About DBT

March 18th, 2024
man laying down and looking melancholic.
A little more about DBT (dialectical behavior therapy) – there are 4 categories of skills that it teaches. We will go through all 4 in the coming weeks starting with mindfulness today. Each skill will have an image or video to further explain it. 
 
“Mindfulness is a way of befriending ourselves and our experience.” -Jon Kabat-Zinn
The goals DBT has for us as we work on mindfulness are: reduce suffering and increase happiness; increase control of your mind; experience reality as it is. 
 
1. Wise Mind – is a balanced, aware perspective that helps in moving forward to goals, and using our innate wisdom. Wise mind is finding a middle path between an emotional mind and a reasonable mind. Emotional mind can be when we find ourselves ruled by our feelings, moods, and urges; dismissing facts and logic; being reactive and impulsive. Reasonable mind is when we find ourselves ruled by facts, reason, and logic; dismissing values and feelings; and seeming cool, rational, and task oriented. And wise mind is when we are using: intuitive thinking; common sense; balance; and wisdom. 
 
 

Mindfulness “what” skills: 

 
2. Observe – notice your body sensations (through your eyes, ears, nose, skin and tongue). Pay attention on purpose to the present moment. Practice wordless watching with watching thoughts come into your mind and let them slip right by like clouds in the sky. Notice each feeling, coming and going, like waves in the ocean. Observe both inside and outside yourself. 
 
3. Describe – put words on the experience like when a feeling or thought arises, or you do something, acknowledge it. Label what you observe; put a name on your feelings. Label a thought as just a thought, a feeling as just a feeling, an action as just an action. Unglue your interpretations and opinions from the facts.
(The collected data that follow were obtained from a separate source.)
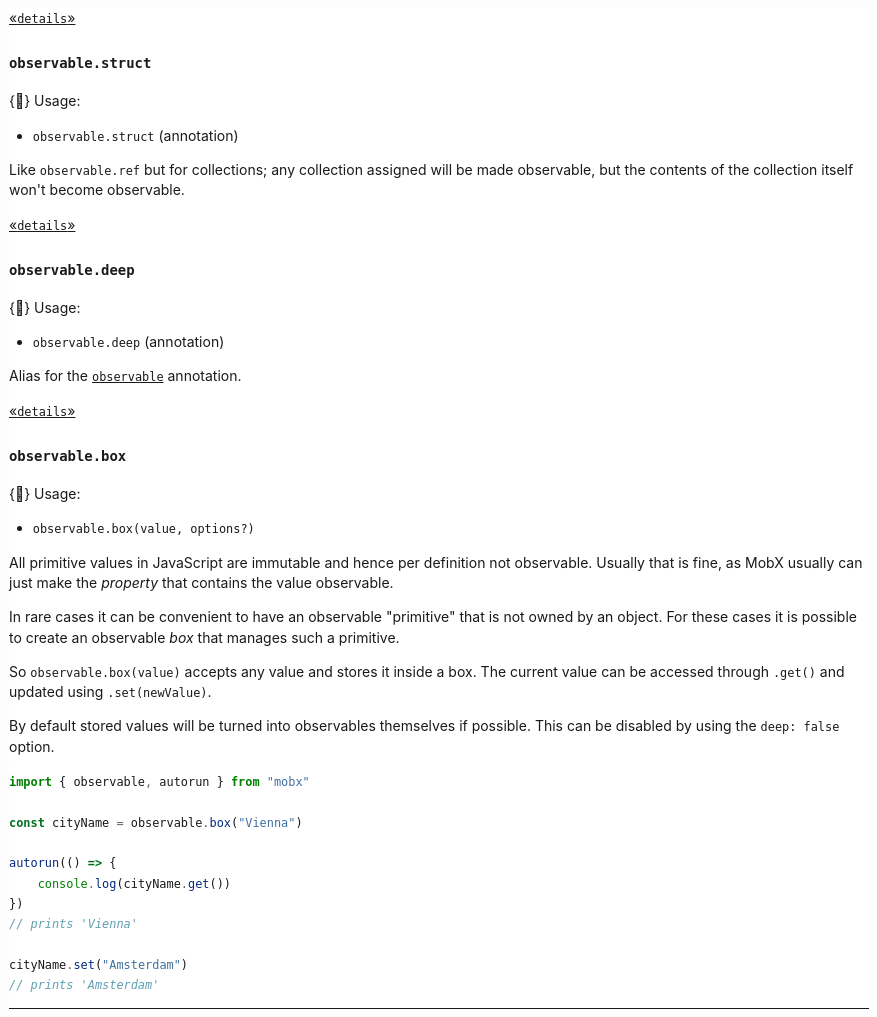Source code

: [&laquo;`details`&raquo;](observable-state.md#available-annotations)

### `observable.struct`

{🚀} Usage:

-   `observable.struct` (annotation)

Like `observable.ref` but for collections; any collection assigned will be made observable, but the contents of the collection itself won't become observable.

[&laquo;`details`&raquo;](observable-state.md#available-annotations)

### `observable.deep`

{🚀} Usage:

-   `observable.deep` (annotation)

Alias for the [`observable`](#observable) annotation.

[&laquo;`details`&raquo;](observable-state.md#available-annotations)

### `observable.box`

{🚀} Usage:

-   `observable.box(value, options?)`

All primitive values in JavaScript are immutable and hence per definition not observable.
Usually that is fine, as MobX usually can just make the _property_ that contains the value observable.

In rare cases it can be convenient to have an observable "primitive" that is not owned by an object.
For these cases it is possible to create an observable _box_ that manages such a primitive.

So `observable.box(value)` accepts any value and stores it inside a box.
The current value can be accessed through `.get()` and updated using `.set(newValue)`.

By default stored values will be turned into observables themselves if possible. This can be disabled by using the `deep: false` option.

```javascript
import { observable, autorun } from "mobx"

const cityName = observable.box("Vienna")

autorun(() => {
    console.log(cityName.get())
})
// prints 'Vienna'

cityName.set("Amsterdam")
// prints 'Amsterdam'
```

---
Describe the “who, what, when, and where” that you observe. Just the facts. Remember if you can’t observe it through your senses, you can’t describe it. 
 
4. Participate – throw yourself completely into activities of the current moment. Do not separate yourself from what is going on in the moment (dancing, cleaning, talking to a friend, feeling happy or sad). Become one with whatever you are doing, completely forgetting yourself. Throw your attention to the moment. Act intuitively from Wise Mind. Do just what is needed in each situation – neither willful (unwilling) nor sitting on your hands. Go with the flow – try your best to respond with spontaneity. 
 

Mindfulness “how” skills: 

 
5. Non-judgmentally – See, but don’t evaluate as good or bad; just the facts. Accept each moment like a blanket spread out on the lawn accepting both the rain and the sun and each leaf that falls upon it. Acknowledge the difference between the helpful and the harmful, the safe and the dangerous, but don’t judge them. Acknowledge your values, your wishes, your emotional reactions, but don’t judge them. When you find yourself judging, don’t judge your judging. 
 
6. One-mindfully – pay attention to yourself now. be completely present to this one moment. Try a body scan meditation. Do one thing at a time notice the desire to be half-present, to be somewhere else, to go somewhere else in your mind, to multi-task…and then come back to one thing at a time. Let go of distractions if other actions, thoughts, or strong feelings distract you, go back to what you are doing…again, and again. Concentrate your mind if you find you are doing two things at a once, stop…go back to one thing at a time. 
 
7. Effectively – be mindful of your goals in the situation and do what is necessary to achieve them. Focus on what works don’t let emotion mind get in the way of being effective. Act as skillfully as you can do what is needed for the situation you are in…not the situation you wish you were in; not the one that is fair; not the one that is more comfortable. Let go of willfulness and sitting on your hands.